Unless she is using her landline for internet....


----------



## Alcalaina (Aug 6, 2010)

thrax said:


> Unless she is using her landline for internet....


But she managed to post on here!


----------



## xabiaxica (Jun 23, 2009)

or maybe it's the number she is _ringing _which is dead..............


----------



## thrax (Nov 13, 2008)

The mystery continues. Maybe she goes to an internet cafe?? Call in Hercules Poirot...


----------



## draken (Feb 28, 2012)

Good luck with that. Had an issue for over 2 months as somebody from the Telefonica centre was disconnecting my line.

Anyway the good thing about orange is that they have dedicated CS agents (they assign specific regions to specific agents I guess) so you will speak with the same one all the time. Go to a neighbour and call 900 901 300 from a landline (free) or drop them an email from your orange email. They have a few English speaking agents as well if you prefer.


----------



## celia50 (Nov 4, 2010)

Thanks everyone for your help,I can go online or use Skype to call them and things here seems more complicated at times.


----------



## celia50 (Nov 4, 2010)

draken said:


> Good luck with that. Had an issue for over 2 months as somebody from the Telefonica centre was disconnecting my line.
> 
> Anyway the good thing about orange is that they have dedicated CS agents (they assign specific regions to specific agents I guess) so you will speak with the same one all the time. Go to a neighbour and call 900 901 300 from a landline (free) or drop them an email from your orange email. They have a few English speaking agents as well if you prefer.


Hi my neighbour is with Telefonica can I call 900 901 300 free her place,I am wondering if our fairly new cordless SPC telecom is faulty ?
Hopefully this can be sorted before our travel,I am not confident somehow.

Thanks,Celia


----------



## draken (Feb 28, 2012)

celia50 said:


> Hi my neighbour is with Telefonica can I call 900 901 300 free her place,I am wondering if our fairly new cordless SPC telecom is faulty ?
> Hopefully this can be sorted before our travel,I am not confident somehow.
> 
> Thanks,Celia



Log in to your Livebox router by typing 192.168.1.1 on the address bar of any browser (username and password should be admin both). Then on the bottom of the first page you should have a diagnostic tool informing you if everything is working correctly on your line. Voip is the one you are looking for. Green is good, red is bad.

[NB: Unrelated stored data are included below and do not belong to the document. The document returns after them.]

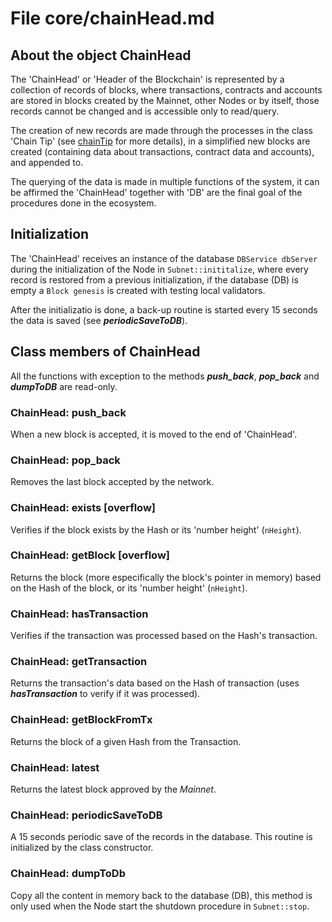 # File core/chainHead.md

## About the object ChainHead

The 'ChainHead' or 'Header of the Blockchain' is represented by a collection of records of blocks, where transactions, contracts and accounts are stored in blocks created by the Mainnet, other Nodes or by itself, those records cannot be changed and is accessible only to read/query.

The creation of new records are made through the processes in the class 'Chain Tip' (see [chainTip](chainTip.md) for more details), in a simplified new blocks are created (containing data about transactions, contract data and accounts), and appended to.

The querying of the data is made in multiple functions of the system, it can be affirmed the 'ChainHead' together with 'DB' are the final goal of the procedures done in the ecosystem.

## Initialization

The 'ChainHead' receives an instance of the database ```DBService dbServer``` during the initialization of the Node in ```Subnet::inititalize```, where every record is restored from a previous initialization, if the database (DB) is empty a ```Block genesis``` is created with testing local validators.

After the initializatio is done, a back-up routine is started every 15 seconds the data is saved (see **_periodicSaveToDB_**).

## Class members of ChainHead

All the functions with exception to the methods **_push_back_**, **_pop_back_** and **_dumpToDB_** are read-only.

### ChainHead: push_back

When a new block is accepted, it is moved to the end of 'ChainHead'.

### ChainHead: pop_back

Removes the last block accepted by the network.

### ChainHead: exists [overflow]

Verifies if the block exists by the Hash or its 'number height' (```nHeight```).

### ChainHead: getBlock [overflow]

Returns the block (more especifically the block's pointer in memory) based on the Hash of the block, or its 'number height' (```nHeight```).

### ChainHead: hasTransaction

Verifies if the transaction was processed based on the Hash's transaction.

### ChainHead: getTransaction

Returns the transaction's data based on the Hash of transaction (uses **_hasTransaction_** to verify if it was processed).

### ChainHead: getBlockFromTx

Returns the block of a given Hash from the Transaction.

### ChainHead: latest

Returns the latest block approved by the _Mainnet_.

### ChainHead: periodicSaveToDB

A 15 seconds periodic save of the records in the database. This routine is initialized by the class constructor. 

### ChainHead: dumpToDb

Copy all the content in memory back to the database (DB), this method is only used when the Node start the shutdown procedure in ```Subnet::stop```.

Also have you connected directly the cordless phone to the right side of your Livebox? If you haven't that could be the issue as the telephone line provided by Orange is voip only so the phone needs to be plugged directly to the router.


----------



## snikpoh (Nov 19, 2007)

draken said:


> Log in to your Livebox router by typing 192.168.1.1 on the address bar of any browser (username and password should be admin both). Then on the bottom of the first page you should have a diagnostic tool informing you if everything is working correctly on your line. Voip is the one you are looking for. Green is good, red is bad.
> 
> Also have you connected directly the cordless phone to the right side of your Livebox? If you haven't that could be the issue as the telephone line provided by Orange is voip only so the phone needs to be plugged directly to the router.



What do you enter when it prompts for username and password?

could it be 'admin' and 'admin' ?


----------



## draken (Feb 28, 2012)

snikpoh said:


> What do you enter when it prompts for username and password?
> 
> could it be 'admin' and 'admin' ?






draken said:


> .......(username and password should be admin both)........




but you dont really needed as this screen appears on the first page without entering a pass.

Everything should be green except dyndns (unless you have setup one).


----------



## snikpoh (Nov 19, 2007)

draken said:


> but you dont really needed as this screen appears on the first page without entering a pass.
> 
> Everything should be green except dyndns (unless you have setup one).


Oops!

I must learn to read
I must learn to read
....


----------